I recently found myself at a dead end with my work-in-progress, Raven in Gray. If you’re a pantser like me you’re probably familiar with the question I was asking myself: now what?
I tried to write myself out of it. I played the what if game. I read. I went out and lived life, hoping to be hit by a lightening bolt of inspiration. I pinned to my book’s storyboard endlessly. I walked away from my manuscript, figuring I’d simply lost my pants and I’d eventually find them when the time was right. But time ticked on. And on. And on. Nothing.
I asked myself if there were fears I wasn’t acknowledging. Maybe that was the problem? Nope.
Then one day, when I was obsessing over the plot and my characters for the thousandth time, I noticed something in myself. It was a feeling that arose in response to one aspect of my story: the fact that my protagonist has a young son. It was a feeling so fleeting and subtle I hadn’t noticed it before. And the feeling was sort of like the sensation that comes over me when I think about doing something I don’t want to do (dishes, the dentist, parties.)

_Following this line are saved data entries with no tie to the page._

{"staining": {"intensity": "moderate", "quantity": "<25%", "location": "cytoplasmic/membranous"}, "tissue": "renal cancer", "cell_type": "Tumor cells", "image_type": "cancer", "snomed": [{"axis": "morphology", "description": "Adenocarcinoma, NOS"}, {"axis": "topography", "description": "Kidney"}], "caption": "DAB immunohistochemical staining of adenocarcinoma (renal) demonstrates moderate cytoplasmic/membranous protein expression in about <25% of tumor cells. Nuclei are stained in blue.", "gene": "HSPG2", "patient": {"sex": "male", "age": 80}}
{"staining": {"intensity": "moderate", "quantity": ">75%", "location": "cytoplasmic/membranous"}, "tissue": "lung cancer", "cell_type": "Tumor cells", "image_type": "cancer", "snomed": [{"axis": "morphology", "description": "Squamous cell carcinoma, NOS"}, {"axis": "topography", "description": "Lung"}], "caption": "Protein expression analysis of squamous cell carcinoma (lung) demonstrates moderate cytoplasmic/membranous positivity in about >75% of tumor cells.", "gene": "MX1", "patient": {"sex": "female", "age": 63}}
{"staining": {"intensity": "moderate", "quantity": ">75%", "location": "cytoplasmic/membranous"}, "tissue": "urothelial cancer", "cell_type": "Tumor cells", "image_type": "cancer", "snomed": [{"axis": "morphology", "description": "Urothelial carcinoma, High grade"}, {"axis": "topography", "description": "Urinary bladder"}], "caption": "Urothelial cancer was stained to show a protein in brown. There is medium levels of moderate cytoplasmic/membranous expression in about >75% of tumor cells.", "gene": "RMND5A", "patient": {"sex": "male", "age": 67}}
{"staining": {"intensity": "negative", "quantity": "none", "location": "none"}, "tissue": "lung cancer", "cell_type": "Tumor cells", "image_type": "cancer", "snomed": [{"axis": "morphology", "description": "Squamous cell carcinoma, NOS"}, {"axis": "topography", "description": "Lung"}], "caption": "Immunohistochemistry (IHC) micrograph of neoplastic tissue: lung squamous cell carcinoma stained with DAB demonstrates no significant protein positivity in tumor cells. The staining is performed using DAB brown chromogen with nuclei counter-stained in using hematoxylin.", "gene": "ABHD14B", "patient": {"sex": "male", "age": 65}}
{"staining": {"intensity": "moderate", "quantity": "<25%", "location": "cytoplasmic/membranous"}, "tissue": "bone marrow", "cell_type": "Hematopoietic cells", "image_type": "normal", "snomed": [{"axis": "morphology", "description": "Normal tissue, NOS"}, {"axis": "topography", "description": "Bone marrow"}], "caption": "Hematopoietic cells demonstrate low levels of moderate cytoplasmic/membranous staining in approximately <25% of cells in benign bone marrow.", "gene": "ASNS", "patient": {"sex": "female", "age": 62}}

Since I approach writing as an intuitive process, I knew I needed to explore this feeling. The result of that exploration was the realization that my protagonist doesn’t have a son. Well, she shouldn’t.
But you’ve already written him into the plot! That will change everything!
Yes, yes, it’s a pain, but that’s how stories are written. They evolve and change. I had to accept the fact that my protagonist being a mother was simply not true to the story.
So I took out the kid and guess what happened? Bam. The inspiration, words, and ideas flowed like water out of a busted dam.
Being true to the story is kind of an abstract idea, but I think this is what it’s about. Stories and characters have a life of their own and it’s our job to represent that story and that character truthfully. It’s our job to find “the truth inside the lie” as Stephen King says. Our characters will let us know if we aren’t telling the truth. But sometimes they whisper their objections so quietly we can’t even hear. All we have is a subtle, ooky feeling that something isn’t right.
Don’t ignore that feeling. It can be the difference between a few small revisions and an entire re-write!
What about you? Are there times you realized you weren’t being true to your story?